"""

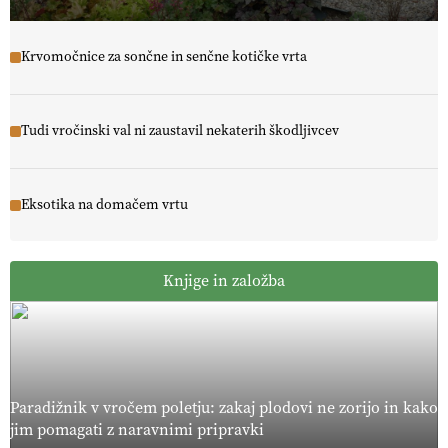
Krvomočnice za sončne in senčne kotičke vrta
Tudi vročinski val ni zaustavil nekaterih škodljivcev
Eksotika na domačem vrtu
Knjige in založba
Paradižnik v vročem poletju: zakaj plodovi ne zorijo in kako
jim pomagati z naravnimi pripravki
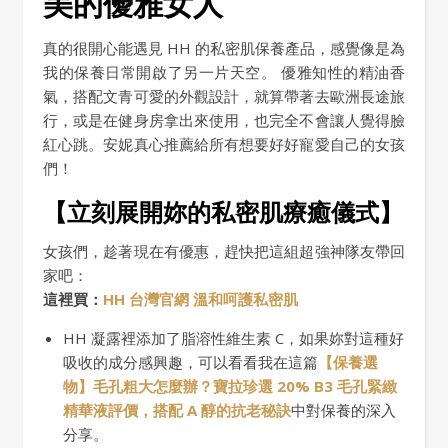
美的優雅女人
真的很開心能遇見 HH 的私密肌保養產品，感覺像是為
我的保養日常開啟了另一片天空。 優雅知性的精油香
氣，搭配文青可愛的外觀設計，就算帶著去歐洲長途旅
行，或是在健身房拿出來使用，也完全不會讓人覺得臉
紅心跳。安妮真心推薦給所有想要好好寵愛自己的女孩
們！
【立刻展開妳的私密肌療癒儀式】
女孩們，趁著現在有優惠，趕快把這組超強神隊友帶回
家吧：
這裡買：
HH 台灣官網 溫和呵護私密肌
HH 凝露裡添加了脂溶性維生素 C，如果妳對這種好
吸收的成分感興趣，可以看看我在這篇
【保養選
物】毛孔粗大怎麼辦？寶拉珍選 20% B3 毛孔緊緻
精華液評價，搭配 A 醇的抗老秘訣
中對保養的深入
分享。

"""

→ What the exercise asks:
Copy every line of text from the items word for word, and leave the pictures out of your answer.

→ Answer below:
Krvomočnice za sončne in senčne kotičke vrta
Tudi vročinski val ni zaustavil nekaterih škodljivcev
Eksotika na domačem vrtu
Knjige in založba
Paradižnik v vročem poletju: zakaj plodovi ne zorijo in kako
jim pomagati z naravnimi pripravki
美的優雅女人
真的很開心能遇見 HH 的私密肌保養產品，感覺像是為
我的保養日常開啟了另一片天空。 優雅知性的精油香
氣，搭配文青可愛的外觀設計，就算帶著去歐洲長途旅
行，或是在健身房拿出來使用，也完全不會讓人覺得臉
紅心跳。安妮真心推薦給所有想要好好寵愛自己的女孩
們！
【立刻展開妳的私密肌療癒儀式】
女孩們，趁著現在有優惠，趕快把這組超強神隊友帶回
家吧：
這裡買：
HH 台灣官網 溫和呵護私密肌
HH 凝露裡添加了脂溶性維生素 C，如果妳對這種好
吸收的成分感興趣，可以看看我在這篇
【保養選
物】毛孔粗大怎麼辦？寶拉珍選 20% B3 毛孔緊緻
精華液評價，搭配 A 醇的抗老秘訣
中對保養的深入
分享。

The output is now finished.